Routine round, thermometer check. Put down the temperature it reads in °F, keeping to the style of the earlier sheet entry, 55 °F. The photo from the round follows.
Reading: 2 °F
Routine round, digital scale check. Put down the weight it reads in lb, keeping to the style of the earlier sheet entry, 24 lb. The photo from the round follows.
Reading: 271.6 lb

...

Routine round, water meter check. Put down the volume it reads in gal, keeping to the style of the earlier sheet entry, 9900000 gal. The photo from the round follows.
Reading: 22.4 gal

## ABOUT THIS TASK:
Retype the records word for word, from the line containing "Routine round, water" through the line containing "Reading: 22.4 gal".

## FINISHED TASK:
Routine round, water meter check. Put down the volume it reads in gal, keeping to the style of the earlier sheet entry, 9900000 gal. The photo from the round follows.
Reading: 22.4 gal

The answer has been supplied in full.